Figure 5.. Perturb-map with spatial transcriptomics identifies perturbation-specific gene signatures

(A) K-means clustering of KP lesions and noninvolved lung from a representative tissue section profiled by spatial transcriptomics (10× Visium). (B) Unique molecular identifier (UMI) counts of reads mapping to the WPRE region of the Pro-Code transcript in each Visium spot. (C) Leiden clustering of Pro-Code⁺ spots. Gene perturbations were annotated based on imaging mass cytometry. Additional clusters include spots corresponding to the tumor periphery (periphery) or KP lesions not specific to a particular gene KO (labeled KP followed by tissue section ID and an arbitrary cluster number). (D) Differentially expressed genes (DEGs) in Ifngr2 and Tgfbr2 spot clusters. Genes and spot cluster mean profiles were hierarchically clustered using Pearson correlation distance and average agglomeration. Color corresponds to the row Z-score of log SCTransform corrected counts. (E) UMI counts for indicated transcripts. (F) KP-Cas9 expressing F8 or Tgfbr2 gRNAs were treated for 16 h with TGFβ (20 ng/mL), stained for phosphorylated Smad2 and Smad3 (pSmad2/3), and analyzed by flow cytometry. Numbers indicate the median fluorescence intensity. (G) GSEA using CytoSig derived gene sets for different cell types and treatment conditions. Average log₂ fold-change of DEGs (Bonferroni-adjusted p value < 0.01) in the listed signature were used as input. p value sign indicates direction of enrichment (. = p < 0.1; * = p < 0.05; ** = p < 0.01; *** = p < 0.001).

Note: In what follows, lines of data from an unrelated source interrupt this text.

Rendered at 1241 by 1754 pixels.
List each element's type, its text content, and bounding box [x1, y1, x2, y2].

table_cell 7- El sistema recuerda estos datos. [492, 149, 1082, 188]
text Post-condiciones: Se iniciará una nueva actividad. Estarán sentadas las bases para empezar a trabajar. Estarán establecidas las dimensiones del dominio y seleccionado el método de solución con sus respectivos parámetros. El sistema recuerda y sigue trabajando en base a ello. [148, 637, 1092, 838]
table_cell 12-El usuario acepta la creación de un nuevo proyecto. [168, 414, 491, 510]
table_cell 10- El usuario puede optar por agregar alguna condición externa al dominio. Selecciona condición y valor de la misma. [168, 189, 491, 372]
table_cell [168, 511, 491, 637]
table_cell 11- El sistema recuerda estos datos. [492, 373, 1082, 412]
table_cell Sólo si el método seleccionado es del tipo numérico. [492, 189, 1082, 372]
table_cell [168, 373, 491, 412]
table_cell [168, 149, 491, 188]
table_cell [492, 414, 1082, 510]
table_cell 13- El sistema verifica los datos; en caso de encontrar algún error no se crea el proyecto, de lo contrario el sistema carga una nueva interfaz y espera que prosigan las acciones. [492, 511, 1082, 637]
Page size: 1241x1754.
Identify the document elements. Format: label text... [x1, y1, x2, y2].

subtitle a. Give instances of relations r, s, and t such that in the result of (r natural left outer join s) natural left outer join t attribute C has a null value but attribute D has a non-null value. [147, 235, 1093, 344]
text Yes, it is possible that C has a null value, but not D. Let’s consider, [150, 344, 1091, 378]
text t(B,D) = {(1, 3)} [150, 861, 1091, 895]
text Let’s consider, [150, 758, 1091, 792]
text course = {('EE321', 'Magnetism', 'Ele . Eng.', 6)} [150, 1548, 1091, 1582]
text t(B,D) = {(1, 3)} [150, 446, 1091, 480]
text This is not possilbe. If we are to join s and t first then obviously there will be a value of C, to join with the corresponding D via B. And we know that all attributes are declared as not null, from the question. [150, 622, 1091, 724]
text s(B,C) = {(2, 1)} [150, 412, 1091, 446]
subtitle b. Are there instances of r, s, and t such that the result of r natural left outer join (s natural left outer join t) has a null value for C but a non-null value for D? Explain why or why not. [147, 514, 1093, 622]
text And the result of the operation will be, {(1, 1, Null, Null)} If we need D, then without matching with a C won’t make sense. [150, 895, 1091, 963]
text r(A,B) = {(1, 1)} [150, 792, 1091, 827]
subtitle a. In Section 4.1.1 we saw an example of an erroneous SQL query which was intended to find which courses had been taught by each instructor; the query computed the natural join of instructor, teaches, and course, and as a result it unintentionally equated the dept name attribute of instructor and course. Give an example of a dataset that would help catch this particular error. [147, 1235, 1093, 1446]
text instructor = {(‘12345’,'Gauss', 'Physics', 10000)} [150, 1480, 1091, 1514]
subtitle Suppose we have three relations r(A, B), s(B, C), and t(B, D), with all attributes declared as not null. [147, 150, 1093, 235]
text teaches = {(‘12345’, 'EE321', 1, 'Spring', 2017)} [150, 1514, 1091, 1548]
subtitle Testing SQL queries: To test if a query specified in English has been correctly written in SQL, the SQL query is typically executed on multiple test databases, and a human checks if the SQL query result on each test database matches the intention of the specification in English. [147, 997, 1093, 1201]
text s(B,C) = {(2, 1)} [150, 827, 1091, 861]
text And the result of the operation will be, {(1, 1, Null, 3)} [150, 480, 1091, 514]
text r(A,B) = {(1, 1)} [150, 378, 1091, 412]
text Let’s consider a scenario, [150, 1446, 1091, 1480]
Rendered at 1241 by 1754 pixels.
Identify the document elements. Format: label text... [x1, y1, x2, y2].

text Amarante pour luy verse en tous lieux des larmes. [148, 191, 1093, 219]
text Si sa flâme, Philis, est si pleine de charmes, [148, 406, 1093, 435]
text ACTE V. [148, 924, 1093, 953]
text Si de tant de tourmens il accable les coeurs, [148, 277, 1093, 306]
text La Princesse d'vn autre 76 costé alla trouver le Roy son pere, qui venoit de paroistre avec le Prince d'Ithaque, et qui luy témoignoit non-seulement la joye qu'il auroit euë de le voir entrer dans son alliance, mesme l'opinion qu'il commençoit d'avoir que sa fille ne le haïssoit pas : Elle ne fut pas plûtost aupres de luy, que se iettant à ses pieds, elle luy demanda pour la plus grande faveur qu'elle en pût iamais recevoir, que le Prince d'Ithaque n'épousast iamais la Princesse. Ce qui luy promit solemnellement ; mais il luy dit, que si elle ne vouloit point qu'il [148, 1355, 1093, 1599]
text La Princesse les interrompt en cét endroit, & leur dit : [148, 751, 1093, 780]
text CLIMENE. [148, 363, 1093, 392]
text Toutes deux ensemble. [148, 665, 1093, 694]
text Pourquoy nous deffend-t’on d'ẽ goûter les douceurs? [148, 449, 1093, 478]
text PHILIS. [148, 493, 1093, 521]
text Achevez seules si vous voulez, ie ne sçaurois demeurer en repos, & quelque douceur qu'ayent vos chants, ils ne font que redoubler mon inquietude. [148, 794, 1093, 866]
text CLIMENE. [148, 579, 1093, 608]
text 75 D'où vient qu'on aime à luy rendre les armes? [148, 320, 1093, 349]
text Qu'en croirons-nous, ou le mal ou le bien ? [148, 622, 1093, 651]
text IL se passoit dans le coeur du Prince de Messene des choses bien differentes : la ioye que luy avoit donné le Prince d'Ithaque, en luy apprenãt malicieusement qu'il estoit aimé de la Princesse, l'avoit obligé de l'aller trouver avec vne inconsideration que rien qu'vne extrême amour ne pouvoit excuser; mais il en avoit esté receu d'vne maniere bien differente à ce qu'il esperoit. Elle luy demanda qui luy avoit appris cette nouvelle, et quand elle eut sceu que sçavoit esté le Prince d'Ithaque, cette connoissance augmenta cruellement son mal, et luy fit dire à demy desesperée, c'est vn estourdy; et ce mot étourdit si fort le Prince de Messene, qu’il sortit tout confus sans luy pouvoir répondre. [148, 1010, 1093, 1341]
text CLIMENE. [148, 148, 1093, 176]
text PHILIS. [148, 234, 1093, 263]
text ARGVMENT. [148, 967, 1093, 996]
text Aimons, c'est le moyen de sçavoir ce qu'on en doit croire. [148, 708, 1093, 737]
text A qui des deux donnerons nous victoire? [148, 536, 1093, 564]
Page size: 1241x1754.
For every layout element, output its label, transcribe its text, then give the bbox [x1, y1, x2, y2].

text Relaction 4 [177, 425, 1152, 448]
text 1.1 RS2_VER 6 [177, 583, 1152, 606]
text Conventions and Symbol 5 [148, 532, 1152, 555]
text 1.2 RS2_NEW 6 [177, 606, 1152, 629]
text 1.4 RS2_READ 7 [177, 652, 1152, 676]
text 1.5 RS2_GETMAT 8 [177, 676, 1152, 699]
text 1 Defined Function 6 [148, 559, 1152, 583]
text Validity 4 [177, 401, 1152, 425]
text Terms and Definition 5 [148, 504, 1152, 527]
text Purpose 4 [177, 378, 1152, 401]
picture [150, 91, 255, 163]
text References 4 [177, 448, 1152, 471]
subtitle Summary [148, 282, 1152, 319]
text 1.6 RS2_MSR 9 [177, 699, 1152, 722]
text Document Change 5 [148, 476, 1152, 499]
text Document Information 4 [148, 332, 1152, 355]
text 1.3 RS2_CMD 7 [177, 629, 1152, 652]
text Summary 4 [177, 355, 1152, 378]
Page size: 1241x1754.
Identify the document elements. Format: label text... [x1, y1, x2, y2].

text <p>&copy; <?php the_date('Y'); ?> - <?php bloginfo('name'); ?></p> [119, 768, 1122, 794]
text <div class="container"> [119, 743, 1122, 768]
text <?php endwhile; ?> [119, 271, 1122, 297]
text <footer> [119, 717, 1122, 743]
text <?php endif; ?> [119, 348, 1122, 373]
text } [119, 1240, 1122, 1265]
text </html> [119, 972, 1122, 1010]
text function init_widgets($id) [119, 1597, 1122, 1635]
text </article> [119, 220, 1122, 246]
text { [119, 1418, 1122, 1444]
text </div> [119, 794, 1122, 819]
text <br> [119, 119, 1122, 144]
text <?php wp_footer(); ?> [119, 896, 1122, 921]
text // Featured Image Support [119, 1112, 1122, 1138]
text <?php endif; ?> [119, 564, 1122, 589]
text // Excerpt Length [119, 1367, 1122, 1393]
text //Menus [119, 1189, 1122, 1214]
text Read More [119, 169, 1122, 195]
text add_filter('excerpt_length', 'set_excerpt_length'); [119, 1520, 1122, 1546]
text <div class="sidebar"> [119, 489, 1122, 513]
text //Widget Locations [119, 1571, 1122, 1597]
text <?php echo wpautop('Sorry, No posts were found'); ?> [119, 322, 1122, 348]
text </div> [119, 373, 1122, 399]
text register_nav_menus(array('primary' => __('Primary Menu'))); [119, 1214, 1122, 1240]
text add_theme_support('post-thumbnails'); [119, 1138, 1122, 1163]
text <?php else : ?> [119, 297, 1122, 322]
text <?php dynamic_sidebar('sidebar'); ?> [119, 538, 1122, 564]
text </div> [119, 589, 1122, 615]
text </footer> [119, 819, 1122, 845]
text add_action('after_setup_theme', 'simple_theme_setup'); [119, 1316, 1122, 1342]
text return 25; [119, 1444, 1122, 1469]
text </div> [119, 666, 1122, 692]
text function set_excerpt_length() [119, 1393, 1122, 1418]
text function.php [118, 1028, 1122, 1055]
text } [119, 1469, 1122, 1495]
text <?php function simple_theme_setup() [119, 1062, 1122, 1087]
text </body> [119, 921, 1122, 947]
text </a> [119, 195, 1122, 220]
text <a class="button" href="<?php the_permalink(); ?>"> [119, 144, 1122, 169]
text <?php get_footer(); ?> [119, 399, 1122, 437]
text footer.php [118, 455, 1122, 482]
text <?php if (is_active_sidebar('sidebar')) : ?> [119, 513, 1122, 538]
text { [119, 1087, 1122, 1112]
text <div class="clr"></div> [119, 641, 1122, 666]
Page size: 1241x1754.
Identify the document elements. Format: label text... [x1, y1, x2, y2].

Figure 6.. Kinetics of Tgfbr2 KO and control KP lung tumor development

(A) Comparison of lung tumor burden between mice bearing control or Tgfbr2 KO KP tumors (n = 3–4 mice/group/time point). Whole lung sections were stained with H&E. A representative lung lobe is shown for each condition. Density of tumor lesion (left graph), lesion size (middle graph), and total tumor area (right graph) were quantified. Lesion area across samples was analyzed using a Mann-Whitney test. (B) Representative examples of control or Tgfbr2 KO tumor lesions stained with H&E. Scale bars, 50 mm. (C) Representative examples of control or Tgfbr2 KO tumor lesions stained with Alcian blue and PAS. Scale bars, 50 mm. (D) Quantification of CD4⁺ (left) and CD8⁺ (right) densities in tumor lesions across all samples at 14 day. Statistical significance was determined using a Mann-Whitney test. (E) Representative image of T cell infiltration in a control or Tgfbr2 KO tumor lesion. Scale bars, 50 μm.